How does Myofascial Stretching differ from traditional stretching?
Stretching, in general, can accomplish two things; calming down of excessive muscular activity/tone, lengthening of connective tissue/fascia.
Traditional stretching is two-dimensional (although our body, of course, is three-dimensional) and typically involves stretching a muscle over a joint and involves holding the stretch for a brief period of time (15-30 seconds). Traditional stretching addresses the muscle and the elastic tissue, but not the collagenous, firmer component of our connective tissue. Results are therefore partial and temporary. Lots of people have been diligent about regular stretching for years and still feel stiff and prone to injury!
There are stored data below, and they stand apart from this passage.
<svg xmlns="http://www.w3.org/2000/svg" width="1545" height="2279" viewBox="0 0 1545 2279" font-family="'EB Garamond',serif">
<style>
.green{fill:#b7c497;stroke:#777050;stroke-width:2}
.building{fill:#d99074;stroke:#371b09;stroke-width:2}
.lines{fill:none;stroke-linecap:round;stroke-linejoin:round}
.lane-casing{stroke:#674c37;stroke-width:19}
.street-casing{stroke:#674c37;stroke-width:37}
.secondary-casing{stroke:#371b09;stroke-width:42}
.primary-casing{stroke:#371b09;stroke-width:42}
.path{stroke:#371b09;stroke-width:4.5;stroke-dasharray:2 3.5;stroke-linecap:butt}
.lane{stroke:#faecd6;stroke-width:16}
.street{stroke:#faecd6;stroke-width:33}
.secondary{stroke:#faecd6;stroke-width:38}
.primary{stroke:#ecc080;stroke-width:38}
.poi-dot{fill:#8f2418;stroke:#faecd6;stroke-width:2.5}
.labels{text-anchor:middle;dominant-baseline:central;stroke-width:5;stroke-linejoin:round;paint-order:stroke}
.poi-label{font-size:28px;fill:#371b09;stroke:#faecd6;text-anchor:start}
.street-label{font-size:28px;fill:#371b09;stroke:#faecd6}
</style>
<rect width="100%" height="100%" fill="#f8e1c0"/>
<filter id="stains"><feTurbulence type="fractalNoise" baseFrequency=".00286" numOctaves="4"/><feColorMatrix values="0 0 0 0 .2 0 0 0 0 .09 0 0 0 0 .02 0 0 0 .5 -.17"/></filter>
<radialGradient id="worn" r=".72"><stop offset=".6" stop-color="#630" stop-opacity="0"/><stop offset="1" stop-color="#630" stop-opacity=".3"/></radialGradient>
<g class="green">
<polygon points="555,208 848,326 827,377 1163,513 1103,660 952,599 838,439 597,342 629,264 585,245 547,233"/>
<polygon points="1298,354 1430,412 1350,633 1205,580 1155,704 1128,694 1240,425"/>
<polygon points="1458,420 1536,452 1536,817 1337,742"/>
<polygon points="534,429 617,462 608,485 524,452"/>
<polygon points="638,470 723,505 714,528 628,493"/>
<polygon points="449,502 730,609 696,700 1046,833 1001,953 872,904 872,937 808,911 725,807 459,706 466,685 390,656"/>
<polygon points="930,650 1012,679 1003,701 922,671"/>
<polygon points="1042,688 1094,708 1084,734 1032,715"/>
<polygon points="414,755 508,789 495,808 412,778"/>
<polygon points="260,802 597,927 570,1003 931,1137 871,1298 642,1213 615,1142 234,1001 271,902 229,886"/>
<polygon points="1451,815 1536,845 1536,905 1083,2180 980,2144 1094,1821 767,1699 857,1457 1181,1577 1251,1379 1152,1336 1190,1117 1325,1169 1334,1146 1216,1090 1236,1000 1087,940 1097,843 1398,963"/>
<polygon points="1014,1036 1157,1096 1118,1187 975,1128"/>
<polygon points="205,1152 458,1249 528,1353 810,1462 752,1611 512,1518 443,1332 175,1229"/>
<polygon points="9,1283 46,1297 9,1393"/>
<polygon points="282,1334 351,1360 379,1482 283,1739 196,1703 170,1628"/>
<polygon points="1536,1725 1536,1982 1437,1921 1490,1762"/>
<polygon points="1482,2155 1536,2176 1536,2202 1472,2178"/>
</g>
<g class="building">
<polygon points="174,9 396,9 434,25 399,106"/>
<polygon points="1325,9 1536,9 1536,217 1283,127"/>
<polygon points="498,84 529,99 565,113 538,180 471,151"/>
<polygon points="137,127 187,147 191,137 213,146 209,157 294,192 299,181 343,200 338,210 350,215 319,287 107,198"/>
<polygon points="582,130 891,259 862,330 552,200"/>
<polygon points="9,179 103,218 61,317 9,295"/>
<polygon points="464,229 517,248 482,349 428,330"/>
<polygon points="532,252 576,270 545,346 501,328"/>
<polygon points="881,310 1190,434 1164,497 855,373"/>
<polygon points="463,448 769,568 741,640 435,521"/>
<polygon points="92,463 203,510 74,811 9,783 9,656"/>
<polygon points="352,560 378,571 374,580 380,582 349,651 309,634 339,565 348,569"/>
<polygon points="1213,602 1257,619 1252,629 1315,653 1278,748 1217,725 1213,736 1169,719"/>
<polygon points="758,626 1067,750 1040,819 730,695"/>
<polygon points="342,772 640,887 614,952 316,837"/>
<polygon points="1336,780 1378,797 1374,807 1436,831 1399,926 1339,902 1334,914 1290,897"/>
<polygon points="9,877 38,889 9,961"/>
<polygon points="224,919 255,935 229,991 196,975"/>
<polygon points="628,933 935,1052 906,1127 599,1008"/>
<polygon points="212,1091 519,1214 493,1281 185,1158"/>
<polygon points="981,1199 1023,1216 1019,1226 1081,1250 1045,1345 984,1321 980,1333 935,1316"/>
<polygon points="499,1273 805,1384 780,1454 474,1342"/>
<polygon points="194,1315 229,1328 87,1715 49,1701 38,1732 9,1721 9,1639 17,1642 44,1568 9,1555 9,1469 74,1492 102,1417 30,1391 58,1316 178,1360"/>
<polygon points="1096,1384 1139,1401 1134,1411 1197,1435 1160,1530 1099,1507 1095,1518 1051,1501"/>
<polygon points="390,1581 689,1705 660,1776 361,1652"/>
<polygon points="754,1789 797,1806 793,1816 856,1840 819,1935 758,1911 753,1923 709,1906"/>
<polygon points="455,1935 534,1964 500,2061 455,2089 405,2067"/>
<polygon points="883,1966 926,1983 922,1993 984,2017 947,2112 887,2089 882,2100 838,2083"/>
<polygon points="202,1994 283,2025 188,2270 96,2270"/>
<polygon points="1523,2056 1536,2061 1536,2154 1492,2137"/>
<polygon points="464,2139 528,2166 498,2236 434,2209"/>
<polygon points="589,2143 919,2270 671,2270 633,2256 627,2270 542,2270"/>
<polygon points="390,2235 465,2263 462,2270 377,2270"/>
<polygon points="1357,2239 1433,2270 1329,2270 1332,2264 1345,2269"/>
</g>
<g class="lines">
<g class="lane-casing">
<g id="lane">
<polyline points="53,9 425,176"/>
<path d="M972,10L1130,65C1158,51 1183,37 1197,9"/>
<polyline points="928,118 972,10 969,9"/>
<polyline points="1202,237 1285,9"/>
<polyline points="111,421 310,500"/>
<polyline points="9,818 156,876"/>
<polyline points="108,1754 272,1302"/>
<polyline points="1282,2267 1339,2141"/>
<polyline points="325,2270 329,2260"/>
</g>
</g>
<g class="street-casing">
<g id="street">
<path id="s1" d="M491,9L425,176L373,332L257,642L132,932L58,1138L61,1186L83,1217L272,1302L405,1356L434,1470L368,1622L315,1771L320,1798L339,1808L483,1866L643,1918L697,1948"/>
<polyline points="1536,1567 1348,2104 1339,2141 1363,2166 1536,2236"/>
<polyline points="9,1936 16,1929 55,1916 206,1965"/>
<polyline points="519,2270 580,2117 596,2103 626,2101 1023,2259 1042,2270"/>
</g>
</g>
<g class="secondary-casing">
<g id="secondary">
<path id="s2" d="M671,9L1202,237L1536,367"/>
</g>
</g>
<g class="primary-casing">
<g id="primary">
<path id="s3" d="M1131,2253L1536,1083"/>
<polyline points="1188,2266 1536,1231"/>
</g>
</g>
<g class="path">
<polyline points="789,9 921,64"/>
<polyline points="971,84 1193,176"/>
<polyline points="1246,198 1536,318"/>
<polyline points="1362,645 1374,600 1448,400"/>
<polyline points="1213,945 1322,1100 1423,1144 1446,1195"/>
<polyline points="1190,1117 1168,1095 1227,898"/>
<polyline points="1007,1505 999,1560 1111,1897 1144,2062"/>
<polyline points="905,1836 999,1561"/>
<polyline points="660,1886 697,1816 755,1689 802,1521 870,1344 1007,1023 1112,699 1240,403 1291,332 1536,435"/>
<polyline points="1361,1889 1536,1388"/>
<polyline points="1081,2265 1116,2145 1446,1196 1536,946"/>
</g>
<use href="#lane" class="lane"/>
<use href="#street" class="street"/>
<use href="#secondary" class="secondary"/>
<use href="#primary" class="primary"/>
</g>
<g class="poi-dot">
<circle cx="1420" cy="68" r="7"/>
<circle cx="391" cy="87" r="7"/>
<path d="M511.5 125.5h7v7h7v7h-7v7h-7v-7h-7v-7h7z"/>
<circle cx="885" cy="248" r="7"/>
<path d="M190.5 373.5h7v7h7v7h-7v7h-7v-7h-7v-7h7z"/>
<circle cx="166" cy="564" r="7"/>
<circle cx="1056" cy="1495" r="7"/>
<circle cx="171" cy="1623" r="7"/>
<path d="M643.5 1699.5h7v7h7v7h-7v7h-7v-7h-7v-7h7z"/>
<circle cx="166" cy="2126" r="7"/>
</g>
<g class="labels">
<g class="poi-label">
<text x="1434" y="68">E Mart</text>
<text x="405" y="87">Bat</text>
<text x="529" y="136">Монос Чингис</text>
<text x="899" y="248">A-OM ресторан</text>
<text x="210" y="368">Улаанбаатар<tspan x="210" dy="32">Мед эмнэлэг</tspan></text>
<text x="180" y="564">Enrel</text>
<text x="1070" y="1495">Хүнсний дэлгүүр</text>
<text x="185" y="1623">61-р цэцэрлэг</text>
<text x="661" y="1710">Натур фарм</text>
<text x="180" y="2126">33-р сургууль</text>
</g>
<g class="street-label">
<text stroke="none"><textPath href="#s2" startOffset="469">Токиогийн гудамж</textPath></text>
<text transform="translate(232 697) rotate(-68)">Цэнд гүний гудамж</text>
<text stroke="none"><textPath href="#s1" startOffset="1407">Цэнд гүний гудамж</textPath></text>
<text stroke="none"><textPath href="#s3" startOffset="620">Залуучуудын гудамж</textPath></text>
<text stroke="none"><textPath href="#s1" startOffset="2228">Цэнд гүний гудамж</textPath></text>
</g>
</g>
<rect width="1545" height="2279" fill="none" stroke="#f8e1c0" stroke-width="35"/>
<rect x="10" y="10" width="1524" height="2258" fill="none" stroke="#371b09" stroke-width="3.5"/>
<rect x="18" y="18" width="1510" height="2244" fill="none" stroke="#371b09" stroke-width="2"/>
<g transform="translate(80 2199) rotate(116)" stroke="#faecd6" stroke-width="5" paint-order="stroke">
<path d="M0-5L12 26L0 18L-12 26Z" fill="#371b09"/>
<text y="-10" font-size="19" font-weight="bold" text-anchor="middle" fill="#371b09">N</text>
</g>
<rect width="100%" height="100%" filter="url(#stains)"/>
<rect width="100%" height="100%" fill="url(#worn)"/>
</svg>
Myofascial Stretching differs from conventional stretching in three primary ways:
– Time element: Myofascial Stretches are held continuously for at least 90-120 seconds. This is how long it takes for the fascia to begin to let go. Shorter stretches do not affect the collagenous aspect of the fascia (connective tissue) and therefore lead to only temporary, partial results.
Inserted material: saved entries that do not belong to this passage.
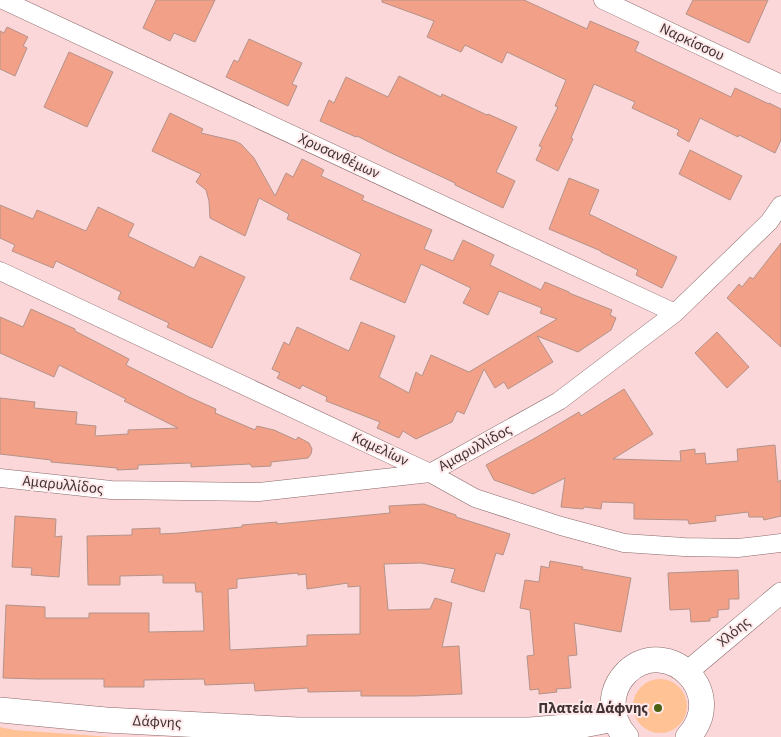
<svg xmlns="http://www.w3.org/2000/svg" width="781" height="737" viewBox="0 0 781 737" font-family="'Source Sans 3',sans-serif">
	<style>
		.green { fill: #fec295 }
		.building { fill: #f3a089; stroke: #b39389; fill-rule: evenodd }
		.lines { fill: none; stroke-linecap: round; stroke-linejoin: round }
		.minor-casing { stroke: #89686a; stroke-width: 19 }
		.tertiary-casing { stroke: #89686a; stroke-width: 22 }
		.secondary-casing { stroke: #89686a; stroke-width: 26 }
		.minor { stroke: #fff; stroke-width: 18 }
		.tertiary { stroke: #fff; stroke-width: 21 }
		.secondary { stroke: #fff; stroke-width: 25 }
		.poi-dot { fill: #4b6310; stroke: #ffe8e9; stroke-width: 2 }
		.labels { text-anchor: middle; dominant-baseline: central; stroke-width: 4; stroke-linejoin: round; paint-order: stroke }
		.street-label { font-size: 15px; fill: #413334; stroke: #ffe8e9 }
		.poi-label { font-size: 15px; font-weight: bold; fill: #413334; stroke: #ffe8e9; text-anchor: end }
	</style>
	<rect width="100%" height="100%" fill="#fcd7d9"/>
	<path class="green" d="M633 706a27 27 0 1 1 54 0a27 27 0 1 1-54 0Z
		M0,727l14,3 98,7h-112z"/>
	<path class="building" d="M156,0h59l-20,42 -21,-9 -4,8 -27,-13z
		M382,0h142l63,29 3,-8 49,21 -4,9 96,46 4,-9 34,16v-1l12,6v31l-6,13 -36,-18 -1,2 -38,-19 -11,24 -12,-7 2,-5 -47,-22 3,-6 -41,-18 -23,54 2,1 -15,32 -22,-11 6,-13 -3,-1 19,-39 -3,-1 11,-26 -59,-28 -5,11 -37,-18 -4,7 -34,-15 7,-16 -52,-19z
		M693,0h75l-19,43 -63,-29z
		M7,27l21,10 -5,9 4,2 -12,28 -15,-7v-38l4,2z
		M249,39l53,24 -10,21 5,2 -9,20 -62,-29 8,-17 4,2z
		M69,52l44,20 -26,55 -43,-20z
		M399,76l42,21 1,-3 45,21 1,-1 29,13 -21,45 19,9 -12,27 -48,-23v-2l-68,-32 -30,-15 -1,1 -36,-16 9,-21 5,3 12,-26 42,20z
		M170,113l33,16 -2,4 34,8 6,3 13,14 21,38 11,-23 7,4 9,-18 22,11 -3,6 43,20 -2,4 70,30 -8,19 29,12 10,-21 31,15 -4,10 51,25 4,-8 24,10v1l43,17 -2,5 6,3 -5,12 -33,22 -41,-16 16,26 -45,27 -4,-7 -9,6 -11,-19 -20,45 -7,-3 -5,11 -36,17 -13,-8 -4,7 -22,-10 3,-6 -54,-21 1,-4 -25,-12 -2,4 -23,-11 3,-5 -8,-4 12,-27 5,3 8,-18 52,24 12,-29 34,14 -16,41 30,16 7,-21 6,4 9,-21 38,17 88,-53 -17,-6 2,-5 -43,-17 -11,24 -25,-12 8,-15 -50,-24 -16,39 -55,-24 11,-25 -74,-35 2,-5 -30,-16 -14,38 -35,-18 -1,-17 -3,-11 -10,-8 5,-8 -49,-23z
		M690,150l52,26 -12,24 -51,-26z
		M569,178l30,12 -10,24 88,43 -15,31 -26,-13 2,-5 -37,-18v-1l-52,-22z
		M0,205l33,14 4,-9 49,21 12,-24 36,17 -6,12 66,32 6,-12 45,21 -33,71 -45,-21 2,-4 -51,-24 3,-7 -65,-31 -3,7 -41,-17 3,-6 -15,-7z
		M781,243v104l-54,-49 12,-14 3,3 8,-10 3,2z
		M31,309l44,20v2l54,28 -3,6 63,32 27,12 -1,4 40,17 2,-4 17,4 22,10 2,-3 11,6 3,6 -1,5 -3,4 -37,4v4l-19,1 -2,-3 -59,3v-4l-53,2v4l-21,1v-2l-66,-6v-2l-51,-6v-56l35,4 -1,6 43,4 -1,12 20,2 -1,10 33,-2v-4l50,-2 -54,-27 2,-2 -67,-34 -5,12 -54,-24v-36l23,10z
		M717,332l32,35 -22,21 -32,-35z
		M624,389l29,45 -40,25 68,2 -1,-10 15,-2v5l10,-1 1,11 32,-3 -1,-12 38,-4 3,37 3,-2v36l-17,4 -1,-3h-14l-1,-5 -33,4 1,5 -27,3 -1,-4 -54,-1v-16l-32,-1 -1,7 -17,-2 -1,2 -22,-2 4,-29 -32,16 -39,-14 -8,-15 51,-28 42,-25 2,4z
		M424,504l32,11v2l54,17 -7,21 -7,-2 -12,39 -33,-10 4,-13 -34,-6 -37,1 4,46 42,-1 5,-11 17,5 -10,44 17,-1 3,48 -48,2h-53v-5l-53,1v-4l-53,3 -1,-8 -49,2 -1,-6 -60,1v7h-40v-8h-67l-34,-1 3,-73 39,2v11h44v-5h60v19l55,-1 -2,-39h-6l-1,-9h-32v-8l-43,1v9h-32l-1,-49 45,-1v-6l28,-1v6l19,-1 63,-6v-2l35,-3v2l113,-11 -1,-7zM298,573v2l8,-1 1,15 41,-6v4l12,-1v48l-53,1v11l-77,4 -2,-61 9,-1v-9z
		M15,516l41,3 -1,18 7,-1 -3,41 -28,-2 1,-7 -20,-1z
		M550,561l33,6 -1,2 49,9 -10,54 -47,-9 3,32 -9,1 3,32 -15,1 1,3 -18,2v-5l-9,1 -3,-34 7,-1 -4,-45 -10,-2 5,-28 14,2 2,-16 8,2z
		M738,570l1,29h-10v10l-11,1v7l-8,1v3l-19,1 -1,-13 -20,1 -2,-37z"/>
	<g class="lines">
		<defs>
			<path id="minor" d="M3,0l672,313
				M603,0l178,84
				M0,271l430,202 45,25 86,28 63,17 60,4 54,1 43,-5
				M0,478l111,12 148,2 171,-19 129,-72 116,-88 94,-91 12,-17"/>
			<path id="tertiary" d="M687,672l94,-79"/>
			<path id="secondary" d="M0,710l106,10 192,10h232l48,-4 36,-7
				M626,737c-11,-12 -15,-26 -12,-42 2,-9 7,-17 13,-23 41,-38 102,21 61,65"/>
		</defs>
		<use href="#minor" class="minor-casing"/>
		<use href="#tertiary" class="tertiary-casing"/>
		<use href="#secondary" class="secondary-casing"/>
		<use href="#minor" class="minor"/>
		<use href="#tertiary" class="tertiary"/>
		<use href="#secondary" class="secondary"/>
	</g>
	<circle class="poi-dot" cx="658" cy="708" r="5"/>
	<g class="labels">
		<g class="street-label">
			<text transform="translate(692 42) rotate(25)">Ναρκίσσου</text>
			<text transform="translate(339 156) rotate(25)">Χρυσανθέμων</text>
			<text transform="translate(475 448) rotate(-29)">Αμαρυλλίδος</text>
			<text transform="translate(380 449) rotate(25)">Καμελίων</text>
			<text transform="translate(63 485) rotate(6)">Αμαρυλλίδος</text>
			<text transform="translate(734 632) rotate(-40)">Χλόης</text>
			<text transform="translate(157 722) rotate(3)">Δάφνης</text>
		</g>
		<g class="poi-label">
			<text x="648" y="708">Πλατεία Δάφνης</text>
		</g>
	</g>
</svg>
– Active elongation: This would for example mean actively extending your arm away from the body and telescoping or reaching your arm as if you’re trying to make it longer, feeling how this lengthens the tissue in a three-dimensional way through your arm.
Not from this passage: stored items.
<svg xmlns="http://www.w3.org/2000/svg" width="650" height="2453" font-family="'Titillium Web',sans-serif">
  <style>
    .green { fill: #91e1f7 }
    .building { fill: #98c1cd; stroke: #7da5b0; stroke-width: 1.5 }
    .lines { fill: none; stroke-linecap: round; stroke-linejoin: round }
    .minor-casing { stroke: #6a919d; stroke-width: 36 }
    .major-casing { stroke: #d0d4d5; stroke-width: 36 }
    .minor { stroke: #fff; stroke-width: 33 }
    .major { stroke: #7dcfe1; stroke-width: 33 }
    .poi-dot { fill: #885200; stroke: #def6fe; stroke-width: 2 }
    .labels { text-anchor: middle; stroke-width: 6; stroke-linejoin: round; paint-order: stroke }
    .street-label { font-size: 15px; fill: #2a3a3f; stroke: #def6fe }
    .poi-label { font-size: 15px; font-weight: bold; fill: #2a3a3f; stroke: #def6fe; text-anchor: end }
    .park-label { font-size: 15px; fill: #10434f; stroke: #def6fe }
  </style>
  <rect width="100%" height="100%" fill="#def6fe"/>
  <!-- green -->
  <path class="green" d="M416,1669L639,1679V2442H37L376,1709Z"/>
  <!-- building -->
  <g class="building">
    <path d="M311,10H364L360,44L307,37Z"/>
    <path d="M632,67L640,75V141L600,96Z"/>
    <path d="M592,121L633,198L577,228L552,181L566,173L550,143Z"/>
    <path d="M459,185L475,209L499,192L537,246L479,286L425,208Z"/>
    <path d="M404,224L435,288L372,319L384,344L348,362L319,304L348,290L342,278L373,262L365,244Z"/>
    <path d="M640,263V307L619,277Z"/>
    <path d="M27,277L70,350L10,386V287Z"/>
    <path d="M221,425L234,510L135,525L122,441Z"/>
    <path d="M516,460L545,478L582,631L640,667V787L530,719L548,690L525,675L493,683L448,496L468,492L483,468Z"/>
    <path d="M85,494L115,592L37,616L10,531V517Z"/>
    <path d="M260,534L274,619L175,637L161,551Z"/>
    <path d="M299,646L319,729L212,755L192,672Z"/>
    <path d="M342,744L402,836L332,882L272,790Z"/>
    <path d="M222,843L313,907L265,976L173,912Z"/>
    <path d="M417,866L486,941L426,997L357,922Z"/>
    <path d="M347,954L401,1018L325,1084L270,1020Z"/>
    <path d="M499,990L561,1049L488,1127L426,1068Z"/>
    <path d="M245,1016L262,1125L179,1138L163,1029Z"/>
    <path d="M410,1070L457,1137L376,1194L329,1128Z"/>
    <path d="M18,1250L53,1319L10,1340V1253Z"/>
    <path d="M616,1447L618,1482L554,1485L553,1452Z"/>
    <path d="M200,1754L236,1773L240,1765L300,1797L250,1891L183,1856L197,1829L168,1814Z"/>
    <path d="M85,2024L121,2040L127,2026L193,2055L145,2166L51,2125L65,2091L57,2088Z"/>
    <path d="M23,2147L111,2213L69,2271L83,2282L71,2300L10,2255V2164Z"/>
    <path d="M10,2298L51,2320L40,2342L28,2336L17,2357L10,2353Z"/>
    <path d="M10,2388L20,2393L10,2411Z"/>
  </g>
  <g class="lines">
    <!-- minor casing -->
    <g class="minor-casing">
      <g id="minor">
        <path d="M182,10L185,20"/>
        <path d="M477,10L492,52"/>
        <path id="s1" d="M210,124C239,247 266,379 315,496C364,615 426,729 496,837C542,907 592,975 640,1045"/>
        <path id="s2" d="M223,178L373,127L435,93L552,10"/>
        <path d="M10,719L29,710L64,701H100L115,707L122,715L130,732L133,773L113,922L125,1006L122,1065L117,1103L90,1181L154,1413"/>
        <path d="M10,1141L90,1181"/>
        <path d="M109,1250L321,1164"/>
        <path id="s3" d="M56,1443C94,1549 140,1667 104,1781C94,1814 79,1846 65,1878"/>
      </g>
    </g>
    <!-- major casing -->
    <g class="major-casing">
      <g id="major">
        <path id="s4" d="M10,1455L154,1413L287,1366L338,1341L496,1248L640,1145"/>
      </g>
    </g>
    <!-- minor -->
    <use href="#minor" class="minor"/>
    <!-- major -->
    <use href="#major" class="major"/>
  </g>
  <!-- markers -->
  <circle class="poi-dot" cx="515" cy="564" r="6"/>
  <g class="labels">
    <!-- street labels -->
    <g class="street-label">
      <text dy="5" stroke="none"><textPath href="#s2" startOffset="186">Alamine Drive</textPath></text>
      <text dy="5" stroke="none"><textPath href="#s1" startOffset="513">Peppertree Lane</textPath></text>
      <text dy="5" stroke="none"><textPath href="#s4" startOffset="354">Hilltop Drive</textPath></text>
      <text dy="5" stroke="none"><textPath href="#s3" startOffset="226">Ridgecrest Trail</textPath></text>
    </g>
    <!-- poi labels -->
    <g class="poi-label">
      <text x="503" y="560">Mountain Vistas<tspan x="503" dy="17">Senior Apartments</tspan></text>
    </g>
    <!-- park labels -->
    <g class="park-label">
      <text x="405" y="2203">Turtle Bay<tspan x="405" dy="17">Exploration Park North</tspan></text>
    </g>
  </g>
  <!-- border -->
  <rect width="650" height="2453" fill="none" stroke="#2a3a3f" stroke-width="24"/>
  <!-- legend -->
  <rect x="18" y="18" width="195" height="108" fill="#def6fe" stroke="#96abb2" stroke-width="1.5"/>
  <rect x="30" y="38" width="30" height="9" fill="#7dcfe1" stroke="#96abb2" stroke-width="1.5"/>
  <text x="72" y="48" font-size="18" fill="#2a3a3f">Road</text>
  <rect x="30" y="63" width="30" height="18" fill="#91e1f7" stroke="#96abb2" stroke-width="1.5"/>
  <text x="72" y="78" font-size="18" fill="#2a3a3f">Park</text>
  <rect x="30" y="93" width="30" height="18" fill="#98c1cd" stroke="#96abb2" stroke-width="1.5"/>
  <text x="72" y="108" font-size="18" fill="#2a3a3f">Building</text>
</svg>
– Stretching and strengthening occur simultaneously During active elongation of the body, muscle groups opposing the tight fascia contract in a sustained manner. This prolonged isometric contraction of muscles against the resistance of the fascial barrier strengthens them, helping to maintain the elongated state of the tissue you’ve just released.
Oftentimes, pain or stiffness in the body leads to some degree of dissatisfaction with our current state and, without us really noticing it, us working against our bodies in order to correct what we find wrong with it. An example of this would be stretching with the (not always conscious) mindset of trying to force tissue to lengthen.